From the records below, transcribe only the lines running from the one with "جرسيف.. المصادقة على 34 مشروعًا" through the one with "आयुष चिकित्सा को मजबूत बनाने के लिए". Keep both of those end lines.
━━━━━━━━
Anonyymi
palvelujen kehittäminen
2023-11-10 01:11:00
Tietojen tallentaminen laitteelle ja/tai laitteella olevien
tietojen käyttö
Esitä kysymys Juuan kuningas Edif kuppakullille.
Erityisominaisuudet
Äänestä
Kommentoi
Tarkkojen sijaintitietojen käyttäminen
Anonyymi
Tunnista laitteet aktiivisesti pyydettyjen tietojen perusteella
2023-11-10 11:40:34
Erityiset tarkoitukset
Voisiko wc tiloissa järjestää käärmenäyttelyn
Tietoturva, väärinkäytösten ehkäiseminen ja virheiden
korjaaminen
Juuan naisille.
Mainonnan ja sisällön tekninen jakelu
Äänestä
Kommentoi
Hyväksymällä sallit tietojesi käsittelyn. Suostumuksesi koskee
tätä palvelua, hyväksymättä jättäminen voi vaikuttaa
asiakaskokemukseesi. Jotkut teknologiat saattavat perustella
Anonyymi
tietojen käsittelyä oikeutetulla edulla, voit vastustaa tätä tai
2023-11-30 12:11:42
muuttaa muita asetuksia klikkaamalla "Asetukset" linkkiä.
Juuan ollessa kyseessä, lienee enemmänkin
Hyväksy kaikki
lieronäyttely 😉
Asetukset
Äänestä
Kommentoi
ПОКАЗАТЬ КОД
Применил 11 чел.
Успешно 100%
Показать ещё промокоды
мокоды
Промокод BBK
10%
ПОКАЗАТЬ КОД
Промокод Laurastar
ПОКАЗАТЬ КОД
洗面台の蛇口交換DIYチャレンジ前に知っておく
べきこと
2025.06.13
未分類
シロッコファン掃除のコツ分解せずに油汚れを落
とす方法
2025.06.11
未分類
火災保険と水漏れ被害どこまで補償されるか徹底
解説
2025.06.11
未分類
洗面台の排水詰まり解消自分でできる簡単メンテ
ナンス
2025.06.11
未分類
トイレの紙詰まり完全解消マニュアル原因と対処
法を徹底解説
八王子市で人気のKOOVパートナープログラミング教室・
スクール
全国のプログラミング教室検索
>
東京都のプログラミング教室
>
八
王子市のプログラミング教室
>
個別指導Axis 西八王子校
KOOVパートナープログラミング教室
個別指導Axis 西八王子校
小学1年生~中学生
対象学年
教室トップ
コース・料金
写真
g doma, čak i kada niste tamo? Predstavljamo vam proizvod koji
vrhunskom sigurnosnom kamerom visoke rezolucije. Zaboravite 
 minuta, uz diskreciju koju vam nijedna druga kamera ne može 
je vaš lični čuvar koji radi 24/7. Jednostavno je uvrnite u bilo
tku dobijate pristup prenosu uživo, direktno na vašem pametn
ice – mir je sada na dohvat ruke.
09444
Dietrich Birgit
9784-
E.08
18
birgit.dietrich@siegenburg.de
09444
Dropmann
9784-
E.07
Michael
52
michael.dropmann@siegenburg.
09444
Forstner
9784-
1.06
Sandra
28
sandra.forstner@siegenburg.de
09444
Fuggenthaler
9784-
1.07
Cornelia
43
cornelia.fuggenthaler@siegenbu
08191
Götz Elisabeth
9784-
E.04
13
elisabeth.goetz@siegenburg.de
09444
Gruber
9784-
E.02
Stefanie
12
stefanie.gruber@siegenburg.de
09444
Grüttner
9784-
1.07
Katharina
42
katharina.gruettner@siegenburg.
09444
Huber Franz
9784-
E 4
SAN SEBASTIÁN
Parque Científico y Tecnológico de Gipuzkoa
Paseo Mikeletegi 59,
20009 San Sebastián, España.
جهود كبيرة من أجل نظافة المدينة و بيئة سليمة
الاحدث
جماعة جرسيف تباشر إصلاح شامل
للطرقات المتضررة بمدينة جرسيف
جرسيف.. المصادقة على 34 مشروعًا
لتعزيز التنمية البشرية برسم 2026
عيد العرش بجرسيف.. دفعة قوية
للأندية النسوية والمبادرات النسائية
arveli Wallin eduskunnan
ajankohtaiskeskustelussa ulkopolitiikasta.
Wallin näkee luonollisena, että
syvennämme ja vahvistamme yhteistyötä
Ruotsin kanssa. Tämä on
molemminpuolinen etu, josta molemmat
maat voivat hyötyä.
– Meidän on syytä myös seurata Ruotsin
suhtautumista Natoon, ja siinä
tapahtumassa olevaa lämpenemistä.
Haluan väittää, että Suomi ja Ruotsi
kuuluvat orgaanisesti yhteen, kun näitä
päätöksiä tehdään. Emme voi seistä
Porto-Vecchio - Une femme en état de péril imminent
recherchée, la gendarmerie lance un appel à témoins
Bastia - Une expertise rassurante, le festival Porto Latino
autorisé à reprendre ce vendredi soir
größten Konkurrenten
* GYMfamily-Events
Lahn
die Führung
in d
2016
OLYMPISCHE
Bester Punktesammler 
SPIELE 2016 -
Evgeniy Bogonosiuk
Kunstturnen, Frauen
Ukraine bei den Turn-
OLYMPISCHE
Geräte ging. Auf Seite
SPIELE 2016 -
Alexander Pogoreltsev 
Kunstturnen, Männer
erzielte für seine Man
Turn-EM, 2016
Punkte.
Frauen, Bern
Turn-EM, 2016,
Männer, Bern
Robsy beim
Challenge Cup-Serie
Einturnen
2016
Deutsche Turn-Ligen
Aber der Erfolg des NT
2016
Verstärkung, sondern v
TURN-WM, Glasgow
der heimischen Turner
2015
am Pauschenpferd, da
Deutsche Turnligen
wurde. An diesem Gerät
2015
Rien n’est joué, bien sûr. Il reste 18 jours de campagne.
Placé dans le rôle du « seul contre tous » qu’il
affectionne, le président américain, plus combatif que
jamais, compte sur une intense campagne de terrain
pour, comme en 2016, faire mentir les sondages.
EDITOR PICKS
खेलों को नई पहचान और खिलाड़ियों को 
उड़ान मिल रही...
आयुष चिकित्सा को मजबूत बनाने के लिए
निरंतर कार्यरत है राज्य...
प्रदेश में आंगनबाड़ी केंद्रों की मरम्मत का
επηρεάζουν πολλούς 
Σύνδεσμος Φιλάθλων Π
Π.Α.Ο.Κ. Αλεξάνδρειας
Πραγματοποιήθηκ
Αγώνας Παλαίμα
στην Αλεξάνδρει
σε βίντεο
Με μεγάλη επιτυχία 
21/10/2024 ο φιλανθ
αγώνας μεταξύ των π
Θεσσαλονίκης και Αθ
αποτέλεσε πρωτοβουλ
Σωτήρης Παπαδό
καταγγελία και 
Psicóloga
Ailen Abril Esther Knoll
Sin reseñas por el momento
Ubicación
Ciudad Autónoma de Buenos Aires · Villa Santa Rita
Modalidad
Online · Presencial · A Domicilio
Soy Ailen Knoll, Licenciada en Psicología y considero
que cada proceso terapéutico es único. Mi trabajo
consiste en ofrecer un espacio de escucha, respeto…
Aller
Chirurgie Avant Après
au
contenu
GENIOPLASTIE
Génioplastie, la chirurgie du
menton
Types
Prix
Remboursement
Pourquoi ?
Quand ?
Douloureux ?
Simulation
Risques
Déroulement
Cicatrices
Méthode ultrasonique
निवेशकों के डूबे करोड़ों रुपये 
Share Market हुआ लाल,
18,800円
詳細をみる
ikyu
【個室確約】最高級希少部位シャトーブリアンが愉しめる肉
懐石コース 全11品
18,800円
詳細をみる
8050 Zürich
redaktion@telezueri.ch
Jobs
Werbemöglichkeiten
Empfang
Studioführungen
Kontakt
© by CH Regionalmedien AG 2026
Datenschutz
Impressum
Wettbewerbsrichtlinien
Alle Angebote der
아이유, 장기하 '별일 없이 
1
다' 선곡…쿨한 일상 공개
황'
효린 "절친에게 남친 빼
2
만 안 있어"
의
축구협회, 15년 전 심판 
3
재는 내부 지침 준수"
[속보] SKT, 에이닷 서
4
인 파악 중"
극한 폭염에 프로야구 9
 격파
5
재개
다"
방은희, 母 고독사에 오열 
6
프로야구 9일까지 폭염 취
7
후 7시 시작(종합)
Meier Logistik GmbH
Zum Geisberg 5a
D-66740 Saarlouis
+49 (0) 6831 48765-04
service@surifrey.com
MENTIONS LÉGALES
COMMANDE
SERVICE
━━━━━━━━
(EXERCISE SOLUTION)
جرسيف.. المصادقة على 34 مشروعًا
لتعزيز التنمية البشرية برسم 2026
عيد العرش بجرسيف.. دفعة قوية
للأندية النسوية والمبادرات النسائية
arveli Wallin eduskunnan
ajankohtaiskeskustelussa ulkopolitiikasta.
Wallin näkee luonollisena, että
syvennämme ja vahvistamme yhteistyötä
Ruotsin kanssa. Tämä on
molemminpuolinen etu, josta molemmat
maat voivat hyötyä.
– Meidän on syytä myös seurata Ruotsin
suhtautumista Natoon, ja siinä
tapahtumassa olevaa lämpenemistä.
Haluan väittää, että Suomi ja Ruotsi
kuuluvat orgaanisesti yhteen, kun näitä
päätöksiä tehdään. Emme voi seistä
Porto-Vecchio - Une femme en état de péril imminent
recherchée, la gendarmerie lance un appel à témoins
Bastia - Une expertise rassurante, le festival Porto Latino
autorisé à reprendre ce vendredi soir
größten Konkurrenten
* GYMfamily-Events
Lahn
die Führung
in d
2016
OLYMPISCHE
Bester Punktesammler 
SPIELE 2016 -
Evgeniy Bogonosiuk
Kunstturnen, Frauen
Ukraine bei den Turn-
OLYMPISCHE
Geräte ging. Auf Seite
SPIELE 2016 -
Alexander Pogoreltsev 
Kunstturnen, Männer
erzielte für seine Man
Turn-EM, 2016
Punkte.
Frauen, Bern
Turn-EM, 2016,
Männer, Bern
Robsy beim
Challenge Cup-Serie
Einturnen
2016
Deutsche Turn-Ligen
Aber der Erfolg des NT
2016
Verstärkung, sondern v
TURN-WM, Glasgow
der heimischen Turner
2015
am Pauschenpferd, da
Deutsche Turnligen
wurde. An diesem Gerät
2015
Rien n’est joué, bien sûr. Il reste 18 jours de campagne.
Placé dans le rôle du « seul contre tous » qu’il
affectionne, le président américain, plus combatif que
jamais, compte sur une intense campagne de terrain
pour, comme en 2016, faire mentir les sondages.
EDITOR PICKS
खेलों को नई पहचान और खिलाड़ियों को 
उड़ान मिल रही...
आयुष चिकित्सा को मजबूत बनाने के लिए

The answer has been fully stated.